Brad Childress seems to have as likely a chance to coach in Cleveland again as he does to retire from the game.
The Browns coaching staff answers were still far from complete when they hired Kevin Stefanski to be the next man in charge in Berea.
Typically, with new head coaching hires comes the hiring of a new staff around him.
Of course, the biggest concerns are always going to be the offensive and defensive coordinators.
As far as offensive coordinator goes, however, that question remains to be answered after the organization parted ways with Todd Monken.
Perhaps what is equally as important is finding an offensive assistant as well, especially if Stefanski remains a play-caller.
Enter Brad Childress
Kevin Stefanski just confirmed he'll talk to Wade Phillips, George Edwards, Brad Childress and the Kubiaks for potential coaching positions. #Browns
— Brent Sobleski (@brentsobleski) January 14, 2020
Childress is a familiar name, as the 63-year old has spent time in Cleveland before.
He served as the team’s offensive coordinator back in 2012 under former head coach Pat Shurmur.
That season, the Browns finished 24th in total offense in the league and finished last in the AFC North with a 5-11 record.
Childress, along with Shurmur and the rest of the coaching staff, were let go at the end of the season.
Since then, Childress has taken a variety of positions with both the Chiefs and Bears.
He was offensive coordinator in Kansas City back in 2016 and was a senior offensive assistant with Matt Nagy in Chicago last season.
Earlier this week, Childress told Nagy that he would not be returning next year as an offensive assistant.
Brad Childress not returning to Bears in 2020 https://t.co/W5T1BizYNJ
— BearsWire (@TheBearsWire) January 15, 2020
He has flirted with retirement before, so the decision to not come back to Chicago could be one that sees him hanging up the coaching headset for good.
On the reverse side, there remains a chance that he comes to Cleveland to join Stefanski’s staff.
This quote from a Cleveland.com article shows that Childress thinks quite highly of the Browns new head coach.
“I’d have to wait till we we cross that bridge,’’ Childress said. “I think the world of Kevin and that’s not out there right now. Getting into hypotheticals is really hard for a football coach.’’
Stefanski served as an assistant to Childress as well as assistant quarterbacks’ coach during the two’s time together with the Vikings organization.
A common theme with the Browns the last few years has been arranged marriages.
Though primarily centered around general manager and head coach, this can be applied to the coaching staffs in recent memory.
The disaster that was Hue Jackson and Todd Haley is a prime example.
So, finding guys with a prior history together, especially a mentor and his protégé, should serve the team well moving forward.
There is instant respect between the two men with neither having to prove themselves to the other all season.
There’s no question Baker Mayfield took a step back as a quarterback last season.
A huge question that Stefanski and his next OC will have to answer is “can you get Baker back to top form”?

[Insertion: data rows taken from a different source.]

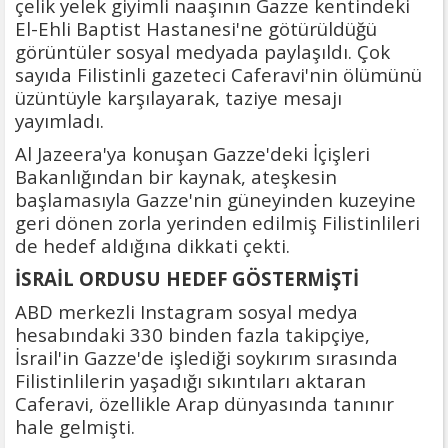
çelik yelek giyimli naaşının Gazze kentindeki
El-Ehli Baptist Hastanesi'ne götürüldüğü
görüntüler sosyal medyada paylaşıldı. Çok
sayıda Filistinli gazeteci Caferavi'nin ölümünü
üzüntüyle karşılayarak, taziye mesajı
yayımladı.
Al Jazeera'ya konuşan Gazze'deki İçişleri
Bakanlığından bir kaynak, ateşkesin
başlamasıyla Gazze'nin güneyinden kuzeyine
geri dönen zorla yerinden edilmiş Filistinlileri
de hedef aldığına dikkati çekti.
İSRAİL ORDUSU HEDEF GÖSTERMİŞTİ
ABD merkezli Instagram sosyal medya
hesabındaki 330 binden fazla takipçiye,
İsrail'in Gazze'de işlediği soykırım sırasında
Filistinlilerin yaşadığı sıkıntıları aktaran
Caferavi, özellikle Arap dünyasında tanınır
hale gelmişti.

Childress told Cleveland.com that he believes Stefanski can get the former number one overall draft pick back on track.
“If he’s going to do the things that made Kirk Cousins successful the last year or two and embraces that outside zone, one-cut running scheme, yeah.”

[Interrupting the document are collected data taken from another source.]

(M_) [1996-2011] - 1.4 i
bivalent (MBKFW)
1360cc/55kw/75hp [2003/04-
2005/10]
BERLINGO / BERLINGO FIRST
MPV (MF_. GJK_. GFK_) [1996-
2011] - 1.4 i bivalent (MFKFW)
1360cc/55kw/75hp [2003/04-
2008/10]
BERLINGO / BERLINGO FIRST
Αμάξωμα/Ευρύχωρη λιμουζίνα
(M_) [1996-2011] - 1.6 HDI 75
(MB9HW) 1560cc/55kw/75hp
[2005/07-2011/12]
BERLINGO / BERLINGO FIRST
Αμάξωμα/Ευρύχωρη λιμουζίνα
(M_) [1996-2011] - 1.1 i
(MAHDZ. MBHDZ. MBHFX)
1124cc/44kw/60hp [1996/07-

In that same interview, Childress goes on to say that Stefanski will command respect of the big personalities in the Browns locker room and is confident he can handle play play-calling duties.
Still, he seems far from confident that he comes to Cleveland in 2020 per Cleveland.com.
“I haven’t been asked yet,’’ he said. “That’s not out of the question, but I doubt it pretty much. I think he’s got his eye on some people that he has an interest in.’’
With a prior history together and a definite fondness for one another, the pair of Childress and Stefanski in some capacity seems like a plus.
But with Childress potentially stepping away from the game, things are far from a guarantee.
Still, Childress worked with the likes of Brandon Weeden and Trent Richardson the first time around in Cleveland.
The opportunity to return and work with a much more star-studded roster has presented itself, and I’m sure it’s a tempting one.